Bütün ülke yaşamını dağıttığımızı, iklimsel tehlike kapıda iken
fiziksel çevreyi kirlettiğimizi, birbirimizi de, açgözlülük yüzünden,
acımazsızca soyup yok ettiğimizi bir dehşet filmi olarak güncel
olaylarda seyrediyoruz.
DRAMIN EN BÜYÜK SAHNESİ TÜRKİYE
Sevgili okuyucular,
Açlık ve kötülük içeren, milyonlarca insanın ülkelerinden, hayvanlar
gibi, ölüm tehlikesi taşıyan göçlerle yollara düştüğü bir dram tarihte
var mı? Bu çağdaş dramın en büyük sahnesi neresi? Türkiye. Bunu
televizyon serisi gibi seyreden bir insanlık uygar sayılabilir mi?
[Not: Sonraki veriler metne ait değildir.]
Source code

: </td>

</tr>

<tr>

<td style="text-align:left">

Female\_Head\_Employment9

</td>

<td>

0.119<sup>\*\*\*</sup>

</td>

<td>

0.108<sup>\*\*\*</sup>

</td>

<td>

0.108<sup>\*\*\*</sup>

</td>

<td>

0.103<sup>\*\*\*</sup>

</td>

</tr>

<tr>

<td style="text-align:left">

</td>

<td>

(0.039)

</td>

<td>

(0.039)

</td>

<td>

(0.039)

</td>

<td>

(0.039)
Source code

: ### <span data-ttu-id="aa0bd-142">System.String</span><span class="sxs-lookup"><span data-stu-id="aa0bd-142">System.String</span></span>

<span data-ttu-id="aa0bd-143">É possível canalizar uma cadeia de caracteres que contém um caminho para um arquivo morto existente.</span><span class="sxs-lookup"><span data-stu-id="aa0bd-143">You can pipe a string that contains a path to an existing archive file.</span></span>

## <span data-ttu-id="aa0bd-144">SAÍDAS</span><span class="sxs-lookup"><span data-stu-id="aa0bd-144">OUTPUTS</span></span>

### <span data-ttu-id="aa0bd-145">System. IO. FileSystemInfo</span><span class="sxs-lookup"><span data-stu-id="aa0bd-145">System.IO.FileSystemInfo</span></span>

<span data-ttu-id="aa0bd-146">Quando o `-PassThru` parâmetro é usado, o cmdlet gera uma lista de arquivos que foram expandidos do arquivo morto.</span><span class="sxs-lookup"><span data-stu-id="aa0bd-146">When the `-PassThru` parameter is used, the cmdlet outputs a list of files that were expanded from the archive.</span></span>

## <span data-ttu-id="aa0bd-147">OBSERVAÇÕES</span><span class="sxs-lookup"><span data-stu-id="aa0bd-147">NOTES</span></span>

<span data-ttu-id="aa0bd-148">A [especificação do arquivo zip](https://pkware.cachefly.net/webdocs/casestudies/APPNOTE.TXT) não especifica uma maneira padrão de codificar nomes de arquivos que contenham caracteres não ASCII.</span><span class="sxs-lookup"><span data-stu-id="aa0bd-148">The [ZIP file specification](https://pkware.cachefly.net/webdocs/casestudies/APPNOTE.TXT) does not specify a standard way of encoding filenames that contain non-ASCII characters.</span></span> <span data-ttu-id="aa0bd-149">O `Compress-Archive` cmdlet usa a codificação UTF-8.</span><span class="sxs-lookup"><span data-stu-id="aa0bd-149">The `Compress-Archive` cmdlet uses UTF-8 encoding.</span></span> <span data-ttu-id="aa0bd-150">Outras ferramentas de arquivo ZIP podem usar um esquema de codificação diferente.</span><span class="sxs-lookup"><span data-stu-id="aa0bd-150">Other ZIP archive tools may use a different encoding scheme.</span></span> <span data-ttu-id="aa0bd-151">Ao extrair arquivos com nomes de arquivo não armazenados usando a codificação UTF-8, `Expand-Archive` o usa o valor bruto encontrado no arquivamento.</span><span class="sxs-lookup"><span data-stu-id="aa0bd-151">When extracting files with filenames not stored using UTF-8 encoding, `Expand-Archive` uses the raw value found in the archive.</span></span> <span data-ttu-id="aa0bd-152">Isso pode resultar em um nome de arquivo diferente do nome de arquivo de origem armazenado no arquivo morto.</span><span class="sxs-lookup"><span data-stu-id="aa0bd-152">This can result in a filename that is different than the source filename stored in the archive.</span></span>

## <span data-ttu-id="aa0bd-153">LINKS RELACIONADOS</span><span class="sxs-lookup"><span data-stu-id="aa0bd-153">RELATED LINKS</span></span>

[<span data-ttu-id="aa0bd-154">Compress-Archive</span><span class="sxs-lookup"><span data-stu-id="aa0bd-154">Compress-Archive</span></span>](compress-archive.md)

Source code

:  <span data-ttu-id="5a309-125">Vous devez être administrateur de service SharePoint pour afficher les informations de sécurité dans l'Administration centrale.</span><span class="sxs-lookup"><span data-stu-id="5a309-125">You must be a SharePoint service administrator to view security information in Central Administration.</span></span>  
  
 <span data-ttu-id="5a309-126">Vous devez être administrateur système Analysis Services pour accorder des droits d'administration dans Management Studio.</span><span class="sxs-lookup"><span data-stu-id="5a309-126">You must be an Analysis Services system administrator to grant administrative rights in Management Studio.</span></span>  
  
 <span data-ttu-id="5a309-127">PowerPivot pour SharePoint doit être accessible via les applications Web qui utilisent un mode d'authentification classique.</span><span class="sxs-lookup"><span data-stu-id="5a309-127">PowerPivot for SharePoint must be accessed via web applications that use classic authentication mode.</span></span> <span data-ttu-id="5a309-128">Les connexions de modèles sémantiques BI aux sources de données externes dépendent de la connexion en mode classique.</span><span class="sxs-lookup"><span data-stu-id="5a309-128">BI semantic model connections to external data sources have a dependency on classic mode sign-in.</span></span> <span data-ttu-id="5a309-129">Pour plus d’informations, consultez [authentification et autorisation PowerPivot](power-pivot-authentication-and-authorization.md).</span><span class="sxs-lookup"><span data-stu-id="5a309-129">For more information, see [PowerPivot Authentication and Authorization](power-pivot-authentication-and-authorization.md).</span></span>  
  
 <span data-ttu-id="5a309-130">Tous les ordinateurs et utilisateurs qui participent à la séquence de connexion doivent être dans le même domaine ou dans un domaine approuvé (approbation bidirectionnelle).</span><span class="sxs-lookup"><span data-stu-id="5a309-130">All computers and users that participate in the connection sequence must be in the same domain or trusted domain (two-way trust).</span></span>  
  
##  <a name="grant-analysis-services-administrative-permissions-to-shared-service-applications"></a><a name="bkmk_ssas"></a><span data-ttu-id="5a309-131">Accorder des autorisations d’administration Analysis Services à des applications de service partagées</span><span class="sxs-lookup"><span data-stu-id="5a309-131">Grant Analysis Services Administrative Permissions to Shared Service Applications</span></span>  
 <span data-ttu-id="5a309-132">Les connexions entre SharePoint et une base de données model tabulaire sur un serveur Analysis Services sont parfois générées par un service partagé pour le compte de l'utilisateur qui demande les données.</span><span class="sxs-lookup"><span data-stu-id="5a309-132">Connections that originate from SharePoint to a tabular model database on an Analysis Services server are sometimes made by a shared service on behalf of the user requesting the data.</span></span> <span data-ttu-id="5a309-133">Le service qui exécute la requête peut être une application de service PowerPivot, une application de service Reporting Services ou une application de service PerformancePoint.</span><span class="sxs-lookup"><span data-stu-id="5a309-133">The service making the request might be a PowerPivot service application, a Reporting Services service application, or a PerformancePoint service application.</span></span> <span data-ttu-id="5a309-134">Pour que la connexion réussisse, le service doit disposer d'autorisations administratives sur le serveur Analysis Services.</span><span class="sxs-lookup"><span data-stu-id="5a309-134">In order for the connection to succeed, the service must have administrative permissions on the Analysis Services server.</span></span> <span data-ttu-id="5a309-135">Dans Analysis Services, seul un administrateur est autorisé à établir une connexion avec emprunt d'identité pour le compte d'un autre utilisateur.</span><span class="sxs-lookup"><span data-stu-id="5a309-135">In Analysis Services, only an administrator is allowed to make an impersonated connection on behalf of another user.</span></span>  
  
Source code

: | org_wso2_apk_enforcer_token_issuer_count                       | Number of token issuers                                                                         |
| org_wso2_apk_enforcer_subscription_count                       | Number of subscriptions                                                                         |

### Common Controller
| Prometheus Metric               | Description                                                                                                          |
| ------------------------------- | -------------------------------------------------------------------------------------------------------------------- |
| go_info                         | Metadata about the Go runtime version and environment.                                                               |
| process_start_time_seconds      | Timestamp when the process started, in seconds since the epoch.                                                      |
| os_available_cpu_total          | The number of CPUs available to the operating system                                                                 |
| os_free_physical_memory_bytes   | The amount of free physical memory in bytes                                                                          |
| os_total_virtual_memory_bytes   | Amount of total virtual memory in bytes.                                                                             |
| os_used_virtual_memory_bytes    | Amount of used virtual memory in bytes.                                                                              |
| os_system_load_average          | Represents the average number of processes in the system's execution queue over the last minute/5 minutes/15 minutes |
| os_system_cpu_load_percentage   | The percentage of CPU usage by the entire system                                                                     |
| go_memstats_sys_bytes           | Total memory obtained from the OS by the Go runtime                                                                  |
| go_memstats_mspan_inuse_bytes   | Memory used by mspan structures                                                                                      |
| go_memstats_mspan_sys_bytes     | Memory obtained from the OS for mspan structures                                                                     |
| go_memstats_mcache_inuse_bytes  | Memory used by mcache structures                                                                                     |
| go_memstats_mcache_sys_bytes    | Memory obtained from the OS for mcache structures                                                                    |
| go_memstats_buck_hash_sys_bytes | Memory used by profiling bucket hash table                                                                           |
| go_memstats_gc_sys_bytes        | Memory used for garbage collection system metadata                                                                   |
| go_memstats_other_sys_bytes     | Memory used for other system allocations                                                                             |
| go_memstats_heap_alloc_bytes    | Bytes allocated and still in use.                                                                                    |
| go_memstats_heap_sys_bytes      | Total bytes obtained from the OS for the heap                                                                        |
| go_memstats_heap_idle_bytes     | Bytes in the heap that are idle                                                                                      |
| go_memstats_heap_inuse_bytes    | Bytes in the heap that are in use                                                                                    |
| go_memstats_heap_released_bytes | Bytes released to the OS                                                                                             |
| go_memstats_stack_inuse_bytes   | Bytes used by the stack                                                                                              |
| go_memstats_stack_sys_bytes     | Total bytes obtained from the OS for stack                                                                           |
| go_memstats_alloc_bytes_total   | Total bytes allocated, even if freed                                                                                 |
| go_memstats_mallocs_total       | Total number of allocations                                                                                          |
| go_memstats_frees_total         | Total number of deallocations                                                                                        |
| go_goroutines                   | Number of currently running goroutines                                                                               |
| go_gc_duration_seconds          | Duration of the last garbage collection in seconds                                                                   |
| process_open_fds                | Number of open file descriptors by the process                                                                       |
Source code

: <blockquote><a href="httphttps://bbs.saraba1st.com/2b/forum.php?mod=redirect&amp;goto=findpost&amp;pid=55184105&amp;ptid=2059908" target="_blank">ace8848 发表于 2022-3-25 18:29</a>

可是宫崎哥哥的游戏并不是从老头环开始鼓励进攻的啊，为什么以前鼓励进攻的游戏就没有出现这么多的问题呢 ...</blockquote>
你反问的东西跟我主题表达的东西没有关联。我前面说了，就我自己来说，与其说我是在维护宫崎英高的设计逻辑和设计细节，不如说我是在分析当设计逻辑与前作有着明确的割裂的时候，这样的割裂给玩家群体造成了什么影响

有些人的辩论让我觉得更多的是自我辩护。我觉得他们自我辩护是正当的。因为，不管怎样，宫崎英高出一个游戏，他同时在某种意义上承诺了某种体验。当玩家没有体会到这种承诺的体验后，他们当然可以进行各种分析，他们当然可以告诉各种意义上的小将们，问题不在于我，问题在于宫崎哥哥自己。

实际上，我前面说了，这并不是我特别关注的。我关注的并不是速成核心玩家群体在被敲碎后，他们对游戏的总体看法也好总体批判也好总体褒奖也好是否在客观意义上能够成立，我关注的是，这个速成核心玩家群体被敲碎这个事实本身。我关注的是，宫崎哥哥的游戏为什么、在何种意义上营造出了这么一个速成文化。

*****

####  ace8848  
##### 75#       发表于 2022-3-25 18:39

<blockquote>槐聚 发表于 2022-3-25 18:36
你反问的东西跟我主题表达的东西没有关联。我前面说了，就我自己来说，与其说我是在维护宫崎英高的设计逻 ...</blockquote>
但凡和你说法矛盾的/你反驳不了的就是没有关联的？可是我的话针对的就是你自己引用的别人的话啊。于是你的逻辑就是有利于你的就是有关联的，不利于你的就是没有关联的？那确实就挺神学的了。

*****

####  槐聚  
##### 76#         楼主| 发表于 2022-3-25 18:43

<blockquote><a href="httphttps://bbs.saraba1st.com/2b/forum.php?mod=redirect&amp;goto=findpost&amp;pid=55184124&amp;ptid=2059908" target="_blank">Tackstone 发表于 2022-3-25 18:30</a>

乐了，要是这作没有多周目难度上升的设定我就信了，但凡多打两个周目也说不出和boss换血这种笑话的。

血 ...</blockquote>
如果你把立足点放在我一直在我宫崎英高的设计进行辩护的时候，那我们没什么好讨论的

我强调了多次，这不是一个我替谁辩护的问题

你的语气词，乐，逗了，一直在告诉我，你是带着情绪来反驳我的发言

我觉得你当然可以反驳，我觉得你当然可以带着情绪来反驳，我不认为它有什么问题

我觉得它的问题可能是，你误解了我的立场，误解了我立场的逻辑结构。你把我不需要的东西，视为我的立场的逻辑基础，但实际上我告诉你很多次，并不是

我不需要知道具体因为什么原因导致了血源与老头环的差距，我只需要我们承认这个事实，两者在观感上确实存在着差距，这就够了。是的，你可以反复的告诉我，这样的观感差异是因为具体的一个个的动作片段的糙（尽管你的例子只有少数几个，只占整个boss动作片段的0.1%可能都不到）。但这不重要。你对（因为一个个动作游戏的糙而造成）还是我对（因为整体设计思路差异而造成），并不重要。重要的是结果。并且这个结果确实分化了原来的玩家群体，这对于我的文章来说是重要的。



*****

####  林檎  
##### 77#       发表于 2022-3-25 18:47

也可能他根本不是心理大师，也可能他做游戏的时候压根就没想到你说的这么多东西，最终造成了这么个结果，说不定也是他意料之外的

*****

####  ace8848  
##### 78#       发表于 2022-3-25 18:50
Yapılan yollar, tüneller, köprülerin sayısı, bunların kimlerin cebine
gittiği belli olmayan parasal yükü, yürünmesi olanaksız kaldırımlar,
her tarafı otomobil parkı olmuş bir kent, nefes alınması hasta eden bir
hava, tahammül edilmez bir gürültünün sersem eden ortamı bir uygarlık
görüntüsü müdür?
Ekonominin kullandığı adam başına ulusal gelir, sanayi üretimi,
uluslararası ticaret endekslerinin, şişirilmiş yalanlar olmaları bir
yana, halkın durumunu anlatan bir içerikleri yok. Yıllık adam başına
gelirin %30’u nüfusun yüzde biri tarafından cebe indiriliyorsa, bu
sayıların halkın toplumun ekonomik yaşam düzeyini anlatması söz konusu
değil. Büyüme endeksleri ne insanların daha refah içinde, daha sağlıklı
yaşadığını, ne adalete ve insan haklarına saygı duyulduğunu, ne de
gençlerin daha iyi eğitildiğini yansıtan veriler değil.
Bugün 200’ü geçen üniversite sayısı Cumhuriyetin başında sadece
İstanbul’da olan iki üniversitenin yetiştirdiği öğrenci niteliğinde
öğrenci yetiştiremiyor. Politik amaçlarla değiştirilen programlarla, ilk
okullardan liselere, öğretmen okullarına ve meslek okullarına uzanan
bir öğretim ve eğitim çöküntüsü var.
Sayısı milyonlara varmış öğrencilerin gereksinimlerini karşılayacak
yetişmiş öğretmen sayısının azlığı nedeniyle, ülkenin sorunlarına yanıt
arayacak bilinçli insan yetiştiremiyoruz. Diploma veriyoruz. Bilgisiz
diplomalı, politika uşağı adayıdır.
Dünya tarihinde sayının gerçeği anlatmak yerine aldatmak için
kullanıldığı bu denli yalancı bir dönem yaşanmadı. Bu sadece Türkiye’ye
özgü değil. Bu kadar kalabalık nüfusun tüketim sorunlarını, tek amacı
paraya dönük bir yaşam perspektifinde çözecek bir sistem olamaz.
Evrensel Kapitalizm’in teklemesi de sayılar arasında boğulmasından
kaynaklanıyor. Türkiye’nin uygar amaçları sisler içinde kaybolmuş.